* _Exercise instructions_: Using the data below, show every line where the word "Installing" occurs.

___ Record extracts

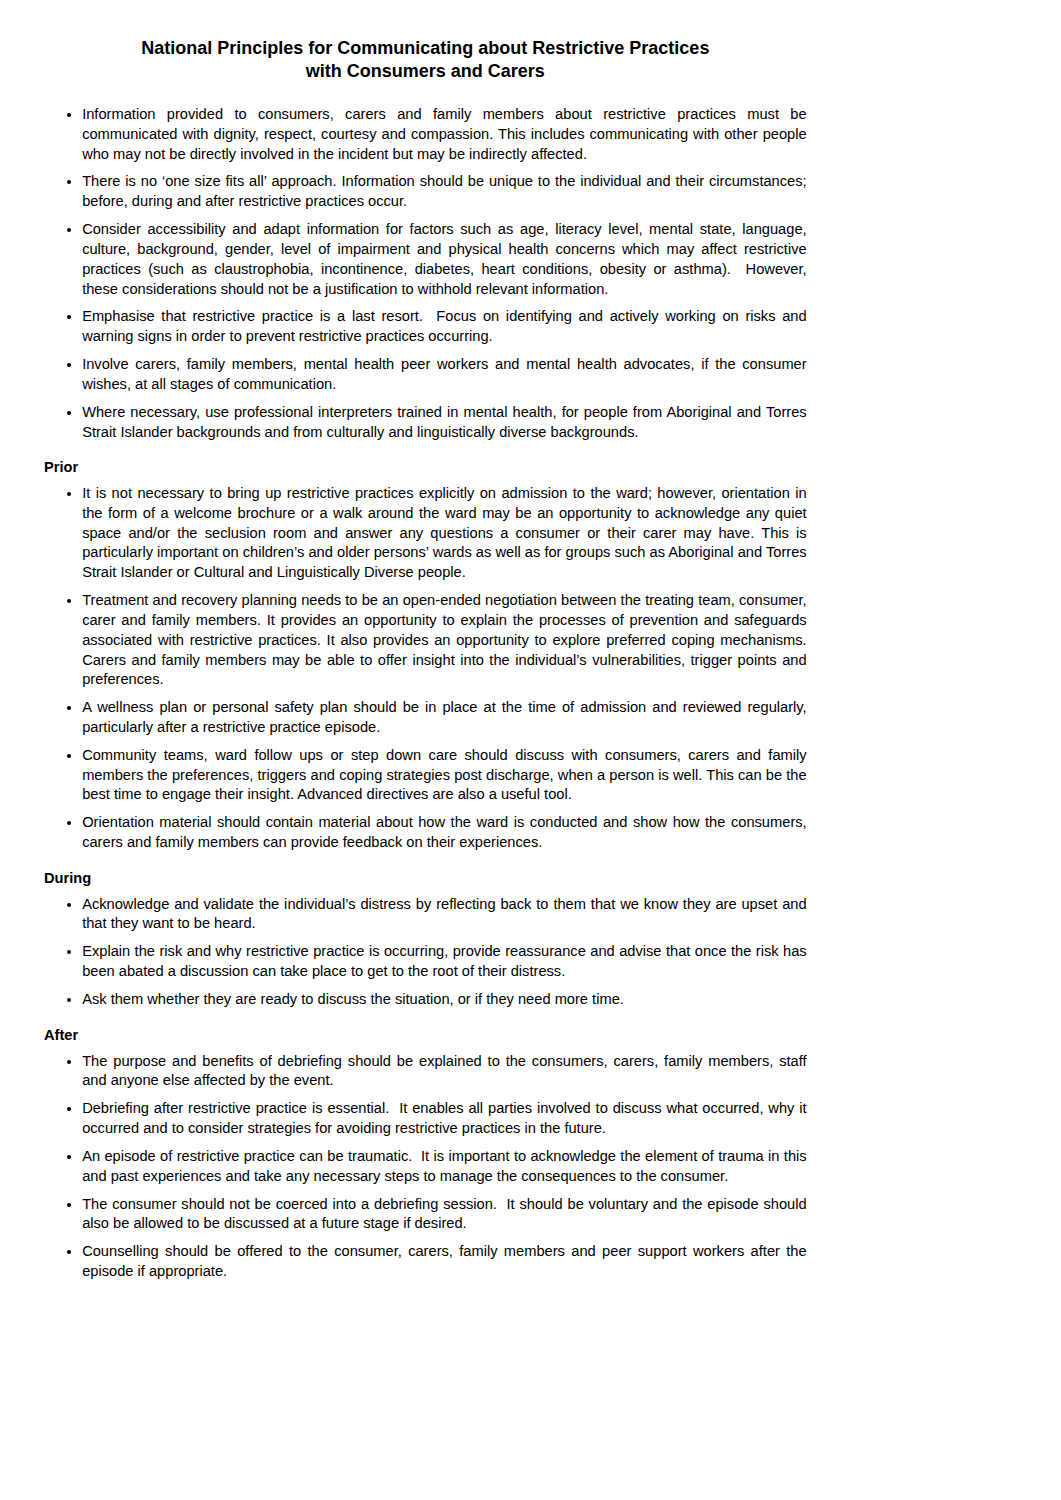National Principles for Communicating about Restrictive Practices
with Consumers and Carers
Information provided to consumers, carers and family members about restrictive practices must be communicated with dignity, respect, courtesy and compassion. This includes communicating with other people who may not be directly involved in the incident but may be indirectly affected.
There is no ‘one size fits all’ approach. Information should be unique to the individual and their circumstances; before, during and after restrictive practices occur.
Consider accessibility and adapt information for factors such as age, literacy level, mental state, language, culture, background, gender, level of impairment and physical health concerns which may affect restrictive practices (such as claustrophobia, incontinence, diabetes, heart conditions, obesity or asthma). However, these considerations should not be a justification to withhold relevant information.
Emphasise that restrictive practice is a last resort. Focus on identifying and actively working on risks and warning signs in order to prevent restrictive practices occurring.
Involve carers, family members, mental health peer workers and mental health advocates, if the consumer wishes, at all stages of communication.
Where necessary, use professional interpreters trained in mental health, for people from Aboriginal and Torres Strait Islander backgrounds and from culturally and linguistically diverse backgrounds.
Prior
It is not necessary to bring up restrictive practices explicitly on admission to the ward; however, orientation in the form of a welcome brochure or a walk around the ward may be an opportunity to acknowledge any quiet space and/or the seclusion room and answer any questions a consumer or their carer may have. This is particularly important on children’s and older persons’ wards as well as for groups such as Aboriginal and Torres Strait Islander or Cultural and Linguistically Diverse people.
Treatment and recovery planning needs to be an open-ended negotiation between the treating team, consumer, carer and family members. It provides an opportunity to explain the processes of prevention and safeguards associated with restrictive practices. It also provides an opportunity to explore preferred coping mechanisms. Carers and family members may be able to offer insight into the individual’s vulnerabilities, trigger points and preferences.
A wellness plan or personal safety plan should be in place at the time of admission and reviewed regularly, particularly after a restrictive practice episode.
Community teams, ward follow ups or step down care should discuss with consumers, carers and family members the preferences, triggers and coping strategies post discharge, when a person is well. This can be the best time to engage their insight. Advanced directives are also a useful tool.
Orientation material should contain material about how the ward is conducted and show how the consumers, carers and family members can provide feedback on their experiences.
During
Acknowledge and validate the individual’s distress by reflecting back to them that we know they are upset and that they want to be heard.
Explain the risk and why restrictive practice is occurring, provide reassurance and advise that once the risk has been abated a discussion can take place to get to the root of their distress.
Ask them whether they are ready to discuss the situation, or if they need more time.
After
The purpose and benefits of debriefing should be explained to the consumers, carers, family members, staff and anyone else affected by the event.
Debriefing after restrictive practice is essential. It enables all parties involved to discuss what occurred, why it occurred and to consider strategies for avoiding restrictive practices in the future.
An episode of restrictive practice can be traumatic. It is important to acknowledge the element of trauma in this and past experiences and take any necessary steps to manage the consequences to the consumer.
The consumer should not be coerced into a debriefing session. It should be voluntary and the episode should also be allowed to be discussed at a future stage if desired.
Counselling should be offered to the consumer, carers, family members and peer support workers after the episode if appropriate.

______
___ Record extracts

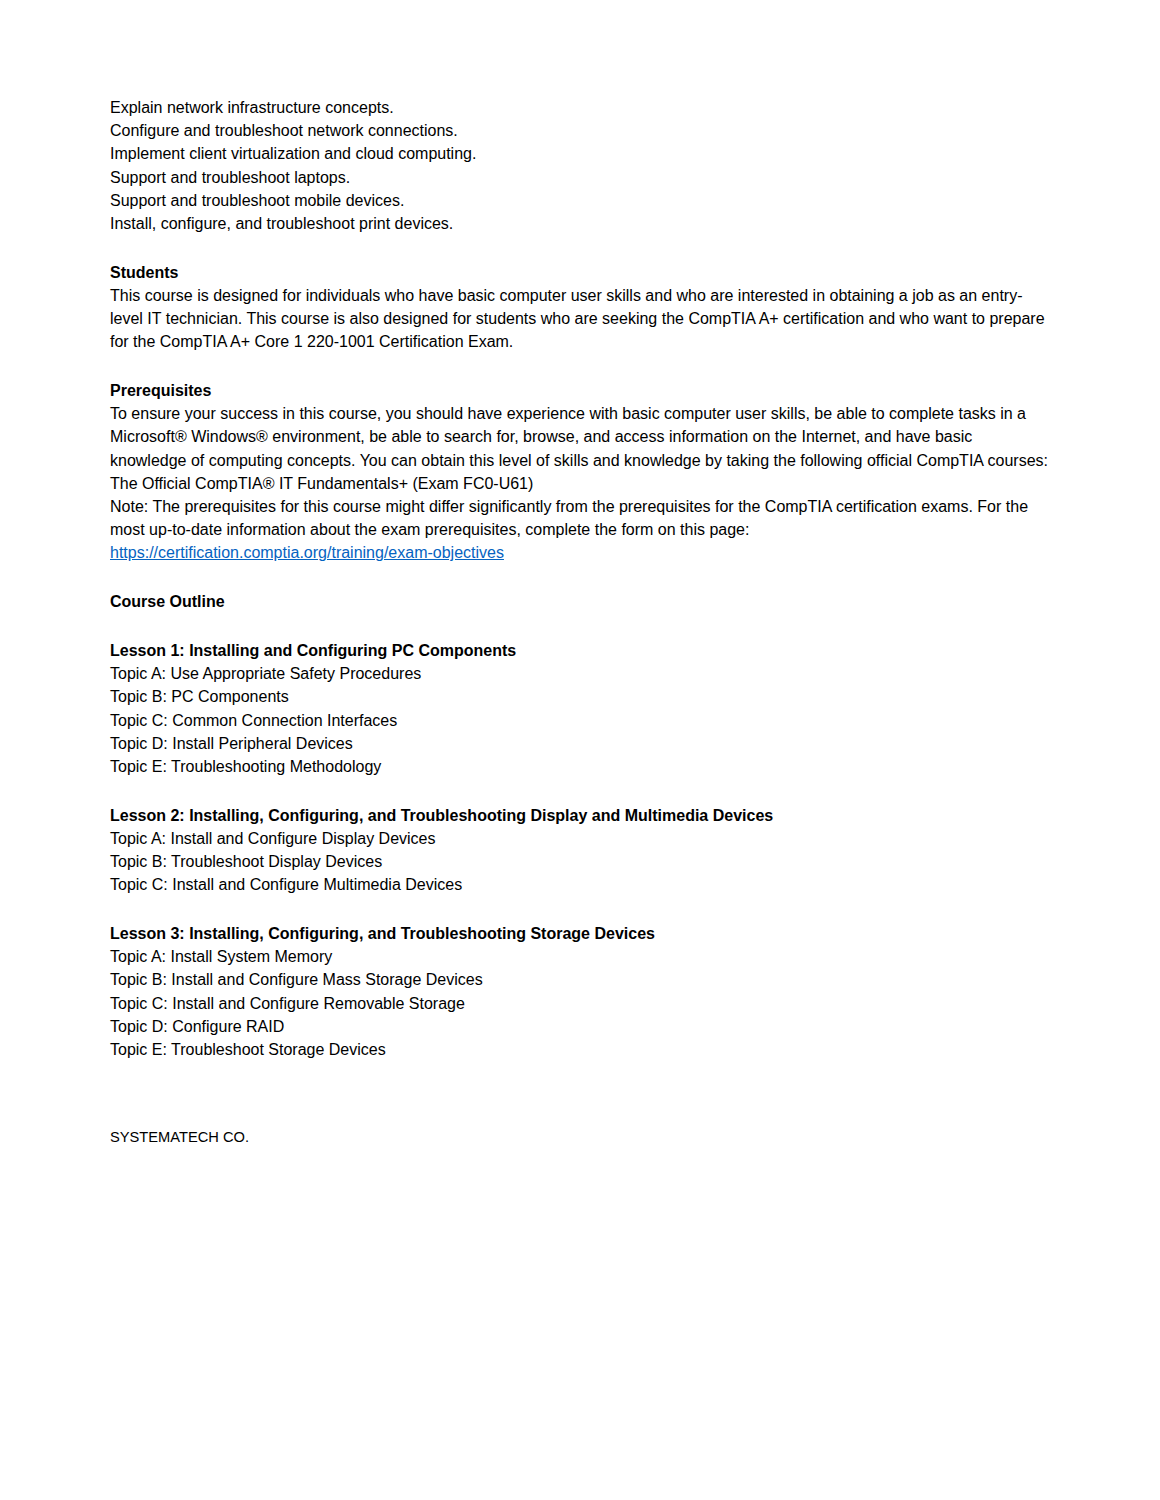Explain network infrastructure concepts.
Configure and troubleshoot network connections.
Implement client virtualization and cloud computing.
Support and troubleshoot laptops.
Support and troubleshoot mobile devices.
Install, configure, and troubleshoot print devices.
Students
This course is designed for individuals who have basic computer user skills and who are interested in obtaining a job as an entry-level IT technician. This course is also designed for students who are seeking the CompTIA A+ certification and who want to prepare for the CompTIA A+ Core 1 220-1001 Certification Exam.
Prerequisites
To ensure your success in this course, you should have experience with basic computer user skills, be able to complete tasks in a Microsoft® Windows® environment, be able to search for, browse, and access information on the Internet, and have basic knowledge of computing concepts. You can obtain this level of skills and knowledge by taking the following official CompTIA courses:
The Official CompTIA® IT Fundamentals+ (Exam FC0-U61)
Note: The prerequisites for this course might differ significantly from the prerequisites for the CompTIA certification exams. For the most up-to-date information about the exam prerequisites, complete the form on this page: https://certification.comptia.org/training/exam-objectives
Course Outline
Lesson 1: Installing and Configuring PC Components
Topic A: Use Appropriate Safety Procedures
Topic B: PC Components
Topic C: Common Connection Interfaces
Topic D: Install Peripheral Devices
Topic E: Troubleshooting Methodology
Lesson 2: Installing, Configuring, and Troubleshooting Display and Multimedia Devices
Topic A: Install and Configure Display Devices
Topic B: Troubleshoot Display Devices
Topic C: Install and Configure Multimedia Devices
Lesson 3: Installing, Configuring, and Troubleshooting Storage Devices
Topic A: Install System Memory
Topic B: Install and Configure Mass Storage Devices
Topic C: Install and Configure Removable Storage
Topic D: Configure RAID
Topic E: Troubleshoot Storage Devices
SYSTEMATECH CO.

______
___ Record extracts

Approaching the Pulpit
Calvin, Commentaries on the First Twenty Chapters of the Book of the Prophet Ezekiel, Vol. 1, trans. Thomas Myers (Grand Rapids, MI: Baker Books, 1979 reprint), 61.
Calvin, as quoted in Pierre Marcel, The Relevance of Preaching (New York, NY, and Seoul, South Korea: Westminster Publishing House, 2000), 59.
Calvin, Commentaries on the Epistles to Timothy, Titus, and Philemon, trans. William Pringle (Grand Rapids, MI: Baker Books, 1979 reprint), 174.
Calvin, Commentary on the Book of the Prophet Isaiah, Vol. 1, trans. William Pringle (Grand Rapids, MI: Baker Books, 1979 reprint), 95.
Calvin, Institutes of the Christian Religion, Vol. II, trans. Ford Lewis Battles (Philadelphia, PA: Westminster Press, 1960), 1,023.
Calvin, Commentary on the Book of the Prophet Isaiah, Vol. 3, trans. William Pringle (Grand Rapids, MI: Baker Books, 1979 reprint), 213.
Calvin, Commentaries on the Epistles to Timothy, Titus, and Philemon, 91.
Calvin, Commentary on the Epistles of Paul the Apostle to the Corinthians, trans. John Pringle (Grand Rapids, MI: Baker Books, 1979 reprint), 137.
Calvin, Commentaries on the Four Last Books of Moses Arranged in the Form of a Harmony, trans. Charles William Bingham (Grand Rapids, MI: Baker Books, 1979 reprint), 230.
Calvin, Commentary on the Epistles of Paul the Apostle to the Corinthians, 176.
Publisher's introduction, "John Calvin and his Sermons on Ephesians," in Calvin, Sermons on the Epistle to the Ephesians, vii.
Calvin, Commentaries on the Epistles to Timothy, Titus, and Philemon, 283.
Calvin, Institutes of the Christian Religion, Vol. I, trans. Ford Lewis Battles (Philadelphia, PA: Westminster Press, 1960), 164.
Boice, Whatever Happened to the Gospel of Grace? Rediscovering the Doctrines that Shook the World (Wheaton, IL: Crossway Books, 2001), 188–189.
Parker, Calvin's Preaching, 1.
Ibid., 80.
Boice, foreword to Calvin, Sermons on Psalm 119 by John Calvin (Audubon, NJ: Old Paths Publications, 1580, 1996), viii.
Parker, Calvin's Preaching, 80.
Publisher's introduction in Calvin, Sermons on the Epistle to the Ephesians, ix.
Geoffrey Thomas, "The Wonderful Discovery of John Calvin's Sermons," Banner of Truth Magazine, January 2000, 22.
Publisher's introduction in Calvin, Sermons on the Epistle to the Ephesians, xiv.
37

______

* _Answer below_:
Lesson 1: Installing and Configuring PC Components
Lesson 2: Installing, Configuring, and Troubleshooting Display and Multimedia Devices
Lesson 3: Installing, Configuring, and Troubleshooting Storage Devices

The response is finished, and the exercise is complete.